### ABOUT THIS TASK:
Transcribe the items below line for line, starting with their first line and going on through the line that contains "En la ruta localhost:8000/products, se", both included. Leave the pictures out of your copy.

### PROVIDED RECORDS:
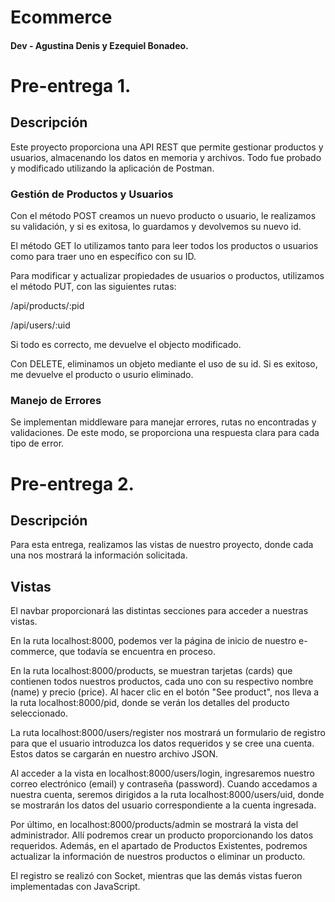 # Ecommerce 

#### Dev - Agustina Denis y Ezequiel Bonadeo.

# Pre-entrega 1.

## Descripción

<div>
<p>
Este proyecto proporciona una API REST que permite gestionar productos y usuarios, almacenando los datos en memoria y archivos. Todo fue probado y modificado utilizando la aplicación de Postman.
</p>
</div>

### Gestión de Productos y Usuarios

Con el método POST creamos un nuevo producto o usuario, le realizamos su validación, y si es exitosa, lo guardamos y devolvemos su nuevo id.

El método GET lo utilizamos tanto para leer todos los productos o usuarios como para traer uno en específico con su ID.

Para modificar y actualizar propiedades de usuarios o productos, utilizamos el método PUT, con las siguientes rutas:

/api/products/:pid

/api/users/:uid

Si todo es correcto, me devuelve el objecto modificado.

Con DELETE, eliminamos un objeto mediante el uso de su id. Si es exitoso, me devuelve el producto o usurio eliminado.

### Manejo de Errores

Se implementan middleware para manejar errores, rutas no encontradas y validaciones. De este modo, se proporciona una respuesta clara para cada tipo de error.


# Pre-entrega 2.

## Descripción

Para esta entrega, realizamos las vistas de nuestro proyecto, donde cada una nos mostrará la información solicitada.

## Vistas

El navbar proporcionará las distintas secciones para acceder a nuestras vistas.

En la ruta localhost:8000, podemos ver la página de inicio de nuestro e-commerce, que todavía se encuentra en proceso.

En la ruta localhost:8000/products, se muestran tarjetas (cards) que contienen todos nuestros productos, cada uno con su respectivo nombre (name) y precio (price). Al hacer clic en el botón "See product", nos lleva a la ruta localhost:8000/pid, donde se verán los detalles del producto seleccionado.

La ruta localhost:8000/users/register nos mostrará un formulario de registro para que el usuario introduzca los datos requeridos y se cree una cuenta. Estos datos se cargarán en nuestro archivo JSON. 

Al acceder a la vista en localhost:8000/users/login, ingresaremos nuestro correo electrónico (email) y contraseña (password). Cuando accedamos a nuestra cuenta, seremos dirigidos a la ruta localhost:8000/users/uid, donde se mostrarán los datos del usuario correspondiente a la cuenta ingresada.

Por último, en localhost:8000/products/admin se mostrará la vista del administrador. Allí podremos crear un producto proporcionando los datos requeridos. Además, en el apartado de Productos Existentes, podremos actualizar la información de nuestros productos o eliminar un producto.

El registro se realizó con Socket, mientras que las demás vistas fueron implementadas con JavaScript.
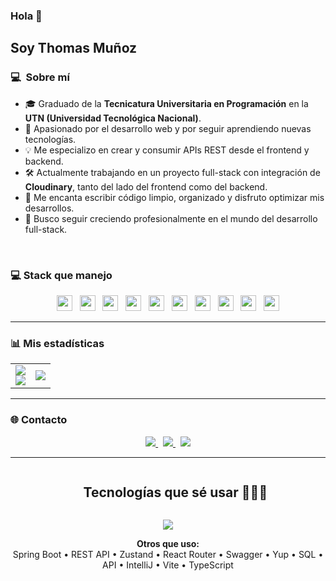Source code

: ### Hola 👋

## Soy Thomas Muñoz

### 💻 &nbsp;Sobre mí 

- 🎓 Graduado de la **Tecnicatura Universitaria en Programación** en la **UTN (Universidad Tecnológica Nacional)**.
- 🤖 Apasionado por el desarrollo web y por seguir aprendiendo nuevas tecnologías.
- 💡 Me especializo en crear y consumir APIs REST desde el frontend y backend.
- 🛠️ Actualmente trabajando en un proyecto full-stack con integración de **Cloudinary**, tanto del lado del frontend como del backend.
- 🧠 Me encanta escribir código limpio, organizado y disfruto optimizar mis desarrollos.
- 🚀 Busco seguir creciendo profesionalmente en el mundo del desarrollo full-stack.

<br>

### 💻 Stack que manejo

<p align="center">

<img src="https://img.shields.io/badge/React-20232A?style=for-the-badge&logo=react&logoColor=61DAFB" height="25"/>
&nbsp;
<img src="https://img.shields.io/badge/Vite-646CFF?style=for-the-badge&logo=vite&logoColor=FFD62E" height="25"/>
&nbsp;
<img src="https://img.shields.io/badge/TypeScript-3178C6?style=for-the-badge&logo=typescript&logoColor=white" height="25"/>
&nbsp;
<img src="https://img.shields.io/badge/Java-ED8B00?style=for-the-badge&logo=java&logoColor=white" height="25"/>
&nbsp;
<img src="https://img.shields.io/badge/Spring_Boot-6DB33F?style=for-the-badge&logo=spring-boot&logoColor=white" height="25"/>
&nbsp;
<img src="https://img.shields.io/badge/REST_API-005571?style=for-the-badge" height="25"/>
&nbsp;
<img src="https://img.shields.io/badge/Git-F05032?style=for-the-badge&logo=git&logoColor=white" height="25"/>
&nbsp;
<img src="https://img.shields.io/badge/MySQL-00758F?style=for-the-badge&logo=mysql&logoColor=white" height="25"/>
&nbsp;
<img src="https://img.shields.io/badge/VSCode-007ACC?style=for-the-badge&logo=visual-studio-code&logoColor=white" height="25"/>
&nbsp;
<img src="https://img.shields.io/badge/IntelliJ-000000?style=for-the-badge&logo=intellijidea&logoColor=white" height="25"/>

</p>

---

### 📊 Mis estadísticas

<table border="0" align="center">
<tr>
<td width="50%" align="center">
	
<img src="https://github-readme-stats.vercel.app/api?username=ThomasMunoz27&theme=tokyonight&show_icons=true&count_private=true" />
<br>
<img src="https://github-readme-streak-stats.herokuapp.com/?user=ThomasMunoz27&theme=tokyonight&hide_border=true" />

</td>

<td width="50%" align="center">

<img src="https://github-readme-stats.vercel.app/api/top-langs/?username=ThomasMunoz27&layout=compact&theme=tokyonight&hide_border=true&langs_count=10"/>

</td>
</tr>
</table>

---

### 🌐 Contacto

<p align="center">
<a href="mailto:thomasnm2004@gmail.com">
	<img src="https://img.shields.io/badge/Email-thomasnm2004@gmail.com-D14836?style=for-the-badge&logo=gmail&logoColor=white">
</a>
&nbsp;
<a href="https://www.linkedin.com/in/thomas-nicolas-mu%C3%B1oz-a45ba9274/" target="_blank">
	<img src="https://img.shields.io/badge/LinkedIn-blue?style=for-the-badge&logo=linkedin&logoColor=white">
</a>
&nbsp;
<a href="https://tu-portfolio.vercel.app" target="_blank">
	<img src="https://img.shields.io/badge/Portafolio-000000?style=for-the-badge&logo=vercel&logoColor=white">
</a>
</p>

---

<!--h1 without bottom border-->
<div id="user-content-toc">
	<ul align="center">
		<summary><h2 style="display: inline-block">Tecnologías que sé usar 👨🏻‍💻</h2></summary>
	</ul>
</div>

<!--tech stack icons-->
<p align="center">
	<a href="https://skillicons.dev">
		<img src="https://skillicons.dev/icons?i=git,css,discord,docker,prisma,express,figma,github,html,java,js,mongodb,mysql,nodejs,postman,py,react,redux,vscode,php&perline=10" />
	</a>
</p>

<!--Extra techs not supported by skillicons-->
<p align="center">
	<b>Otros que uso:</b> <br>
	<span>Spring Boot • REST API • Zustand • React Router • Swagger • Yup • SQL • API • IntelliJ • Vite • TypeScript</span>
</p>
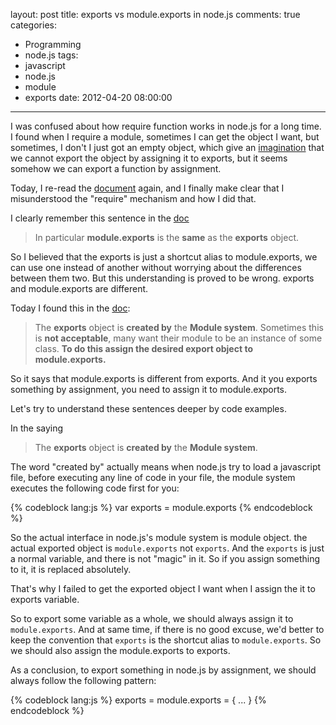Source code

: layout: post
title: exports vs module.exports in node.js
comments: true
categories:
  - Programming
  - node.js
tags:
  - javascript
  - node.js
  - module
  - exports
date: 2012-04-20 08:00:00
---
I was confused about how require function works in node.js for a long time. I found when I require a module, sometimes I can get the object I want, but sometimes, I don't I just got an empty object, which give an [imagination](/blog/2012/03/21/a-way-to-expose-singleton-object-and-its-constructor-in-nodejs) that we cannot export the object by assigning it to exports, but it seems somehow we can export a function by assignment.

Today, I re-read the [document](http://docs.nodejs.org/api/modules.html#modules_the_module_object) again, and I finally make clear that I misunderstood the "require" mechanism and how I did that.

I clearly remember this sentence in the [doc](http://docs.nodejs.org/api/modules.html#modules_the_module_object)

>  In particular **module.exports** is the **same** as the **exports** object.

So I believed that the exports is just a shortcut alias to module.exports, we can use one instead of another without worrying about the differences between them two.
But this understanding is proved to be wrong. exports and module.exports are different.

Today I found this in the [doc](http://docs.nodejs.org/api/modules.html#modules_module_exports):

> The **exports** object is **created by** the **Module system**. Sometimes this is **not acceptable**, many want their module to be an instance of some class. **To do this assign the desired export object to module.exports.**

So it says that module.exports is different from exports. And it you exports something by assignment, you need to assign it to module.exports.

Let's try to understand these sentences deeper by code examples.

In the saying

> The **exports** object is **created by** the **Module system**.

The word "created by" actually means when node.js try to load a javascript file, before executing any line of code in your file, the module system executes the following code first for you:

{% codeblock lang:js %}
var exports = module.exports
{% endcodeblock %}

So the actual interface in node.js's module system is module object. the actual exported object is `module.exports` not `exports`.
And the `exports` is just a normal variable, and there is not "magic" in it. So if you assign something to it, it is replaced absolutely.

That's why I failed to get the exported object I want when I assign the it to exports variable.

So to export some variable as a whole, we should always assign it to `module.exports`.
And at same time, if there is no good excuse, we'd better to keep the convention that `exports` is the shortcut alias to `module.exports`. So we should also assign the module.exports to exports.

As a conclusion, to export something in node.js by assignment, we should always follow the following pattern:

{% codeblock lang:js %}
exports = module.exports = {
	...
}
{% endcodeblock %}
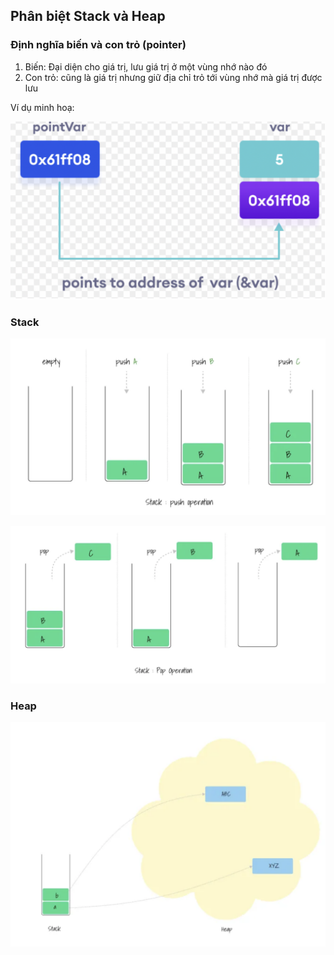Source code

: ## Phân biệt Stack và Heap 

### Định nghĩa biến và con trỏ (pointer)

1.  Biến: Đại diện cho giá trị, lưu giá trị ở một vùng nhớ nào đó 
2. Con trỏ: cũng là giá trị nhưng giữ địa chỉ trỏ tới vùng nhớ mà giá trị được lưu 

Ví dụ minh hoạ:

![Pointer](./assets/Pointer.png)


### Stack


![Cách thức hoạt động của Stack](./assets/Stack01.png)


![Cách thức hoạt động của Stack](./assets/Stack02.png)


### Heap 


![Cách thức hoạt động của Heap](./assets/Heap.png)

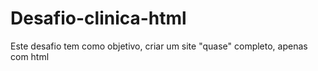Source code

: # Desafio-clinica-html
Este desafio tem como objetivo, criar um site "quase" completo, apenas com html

### COMPLETED EXERCISE:
 # Ecommerce 

#### Dev - Agustina Denis y Ezequiel Bonadeo.

# Pre-entrega 1.

## Descripción

<div>
<p>
Este proyecto proporciona una API REST que permite gestionar productos y usuarios, almacenando los datos en memoria y archivos. Todo fue probado y modificado utilizando la aplicación de Postman.
</p>
</div>

### Gestión de Productos y Usuarios

Con el método POST creamos un nuevo producto o usuario, le realizamos su validación, y si es exitosa, lo guardamos y devolvemos su nuevo id.

El método GET lo utilizamos tanto para leer todos los productos o usuarios como para traer uno en específico con su ID.

Para modificar y actualizar propiedades de usuarios o productos, utilizamos el método PUT, con las siguientes rutas:

/api/products/:pid

/api/users/:uid

Si todo es correcto, me devuelve el objecto modificado.

Con DELETE, eliminamos un objeto mediante el uso de su id. Si es exitoso, me devuelve el producto o usurio eliminado.

### Manejo de Errores

Se implementan middleware para manejar errores, rutas no encontradas y validaciones. De este modo, se proporciona una respuesta clara para cada tipo de error.


# Pre-entrega 2.

## Descripción

Para esta entrega, realizamos las vistas de nuestro proyecto, donde cada una nos mostrará la información solicitada.

## Vistas

El navbar proporcionará las distintas secciones para acceder a nuestras vistas.

En la ruta localhost:8000, podemos ver la página de inicio de nuestro e-commerce, que todavía se encuentra en proceso.

En la ruta localhost:8000/products, se muestran tarjetas (cards) que contienen todos nuestros productos, cada uno con su respectivo nombre (name) y precio (price). Al hacer clic en el botón "See product", nos lleva a la ruta localhost:8000/pid, donde se verán los detalles del producto seleccionado.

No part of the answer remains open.